**Problem details**
Where a line of the following data contains the string "userblock", include it in the tally. Report the total alone.

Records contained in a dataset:
--*--
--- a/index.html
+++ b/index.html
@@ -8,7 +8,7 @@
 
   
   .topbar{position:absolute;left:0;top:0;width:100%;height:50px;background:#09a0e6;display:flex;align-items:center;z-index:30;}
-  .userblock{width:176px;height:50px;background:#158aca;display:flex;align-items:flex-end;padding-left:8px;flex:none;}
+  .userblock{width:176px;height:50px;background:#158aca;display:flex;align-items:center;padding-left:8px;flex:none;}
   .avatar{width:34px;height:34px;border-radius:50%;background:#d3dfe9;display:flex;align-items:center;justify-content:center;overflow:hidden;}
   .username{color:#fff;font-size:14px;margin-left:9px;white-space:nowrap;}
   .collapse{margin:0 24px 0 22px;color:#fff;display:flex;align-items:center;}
--*--
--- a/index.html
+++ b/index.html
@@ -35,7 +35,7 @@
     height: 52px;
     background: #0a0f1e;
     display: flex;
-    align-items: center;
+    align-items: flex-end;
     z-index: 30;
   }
--*--
**Solution to the problem**
2